#### Extracted records ####

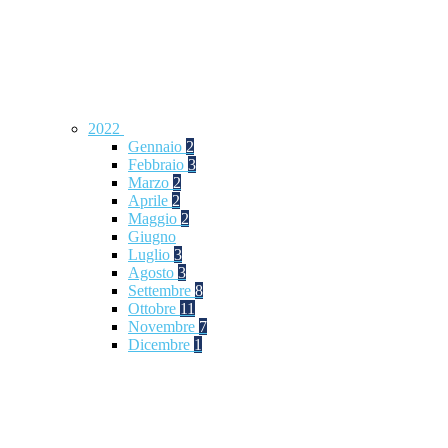
2022
Gennaio
2
Febbraio
3
Marzo
2
Aprile
2
Maggio
2
Giugno
Luglio
3
Agosto
3
Settembre
8
Ottobre
11
Novembre
7
Dicembre
1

####

▶ _Your assignment_: Reproduce the lines above word for word, leaving out the picture.

▶ _Written response_:
2022
Gennaio
2
Febbraio
3
Marzo
2
Aprile
2
Maggio
2
Giugno
Luglio
3
Agosto
3
Settembre
8
Ottobre
11
Novembre
7
Dicembre
1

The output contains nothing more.